I think I was on the right track on this one above, but I don't have an answer to it... Suppose you begin with zero current in both loops and a 3rd loop of radius R2 of a room temperature conductor is placed directly adjacent to the superconducting R2 loop. Now , if you begin to ramp up a current in the room temperature loop, the resulting magnetic fields will try to cause a change in the magnetic flux everywhere including inside of R2. The result will be a small Faraday EMF in superconducting R2 which will cause a current in the opposite direction, (e.g. counterclockwise) in superconducting R2 that is equal to the amplitude of the current in the room temperature loop. These two matching (equal and opposite currents will have nearly zero magnetic field in the interior of the R2 radius. I=0 in R1 does not appear to be the correct answer though because the current I in the loop R2 was also effectively created with very small (dB/dt)*A. In the the two R2 loops, the superconducting current will be just slightly less than the room temperature one (in amplitude) to allow for a magnetic flux to generate an EMF to bring increase the current in order to negate the B field generated by the room temperature loop. I have to admit, although I gave this one some careful thought, I do not know the answer.

 

[Charles Link]

I'd be very curious to know if anyone might have a good solution for this one.
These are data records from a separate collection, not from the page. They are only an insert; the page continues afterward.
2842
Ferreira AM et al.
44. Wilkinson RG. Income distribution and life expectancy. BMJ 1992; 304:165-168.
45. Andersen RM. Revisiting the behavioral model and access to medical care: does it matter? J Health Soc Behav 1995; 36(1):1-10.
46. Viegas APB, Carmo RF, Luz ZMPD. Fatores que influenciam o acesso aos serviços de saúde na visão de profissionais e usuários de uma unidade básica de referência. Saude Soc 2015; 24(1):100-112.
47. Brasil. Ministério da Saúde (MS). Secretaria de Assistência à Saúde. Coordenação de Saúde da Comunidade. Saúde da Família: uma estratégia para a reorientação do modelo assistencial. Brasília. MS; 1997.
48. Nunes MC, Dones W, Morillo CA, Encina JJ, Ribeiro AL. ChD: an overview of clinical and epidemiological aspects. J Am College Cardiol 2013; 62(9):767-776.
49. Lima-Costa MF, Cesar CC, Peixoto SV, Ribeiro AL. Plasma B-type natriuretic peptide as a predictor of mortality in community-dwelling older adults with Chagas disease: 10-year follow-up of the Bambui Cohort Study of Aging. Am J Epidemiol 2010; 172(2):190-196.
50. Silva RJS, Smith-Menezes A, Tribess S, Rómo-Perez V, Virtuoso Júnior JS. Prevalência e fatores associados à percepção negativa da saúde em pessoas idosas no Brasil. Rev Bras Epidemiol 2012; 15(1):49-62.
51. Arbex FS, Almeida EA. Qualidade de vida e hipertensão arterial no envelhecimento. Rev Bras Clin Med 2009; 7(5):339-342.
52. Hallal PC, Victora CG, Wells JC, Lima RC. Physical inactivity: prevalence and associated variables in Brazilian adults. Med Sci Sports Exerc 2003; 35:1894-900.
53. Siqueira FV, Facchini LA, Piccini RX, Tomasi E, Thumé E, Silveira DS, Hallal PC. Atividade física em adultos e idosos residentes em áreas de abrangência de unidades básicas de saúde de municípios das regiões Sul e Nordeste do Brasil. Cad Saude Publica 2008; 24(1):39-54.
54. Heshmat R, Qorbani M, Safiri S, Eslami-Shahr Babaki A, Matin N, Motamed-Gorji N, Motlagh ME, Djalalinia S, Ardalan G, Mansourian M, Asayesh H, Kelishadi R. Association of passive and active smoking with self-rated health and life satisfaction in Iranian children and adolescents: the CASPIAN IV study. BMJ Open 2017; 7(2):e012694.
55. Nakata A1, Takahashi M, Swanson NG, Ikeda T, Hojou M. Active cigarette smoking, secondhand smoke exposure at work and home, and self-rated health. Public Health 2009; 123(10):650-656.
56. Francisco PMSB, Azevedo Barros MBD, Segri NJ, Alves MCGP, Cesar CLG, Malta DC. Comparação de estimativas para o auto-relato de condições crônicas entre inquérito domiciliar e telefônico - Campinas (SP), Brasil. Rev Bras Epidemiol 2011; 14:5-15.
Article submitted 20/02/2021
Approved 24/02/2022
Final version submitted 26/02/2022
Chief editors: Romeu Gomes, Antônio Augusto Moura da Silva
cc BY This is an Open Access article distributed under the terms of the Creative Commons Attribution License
If it is an introductory problem, I don't expect the answer to be so mathematically complex. The B field from a loop of current is much more complicated than that from a solenoidal/cylindrical shape in which the B field is completely uniform and points along the z-axis. I don't think that the current I=0 in the inner loop is necessarily the correct answer- it remains a puzzle what the correct answer might be. Perhaps this problem is really much too difficult. A better question might be to take a long (hollow) superconducting cylindrical shape (R1) inside a long room temperature cylinder/solenoid (of radius R2) (current I, n turns per unit length, K=n*I) , make the current per unit length in the solenoid change from K=0 to K=Ko (in the clockwise direction), and ask how does the current per unit length in the superconducting (R1) cylinder change? That question has a simple answer- the current per unit length of the R1 superconducting cylinder would be Ko in the counterclockwise direction. Another simpler problem would be to have an ordinary loop and a superconducting loop, both at the same radius. That would make a very good introductory homework question.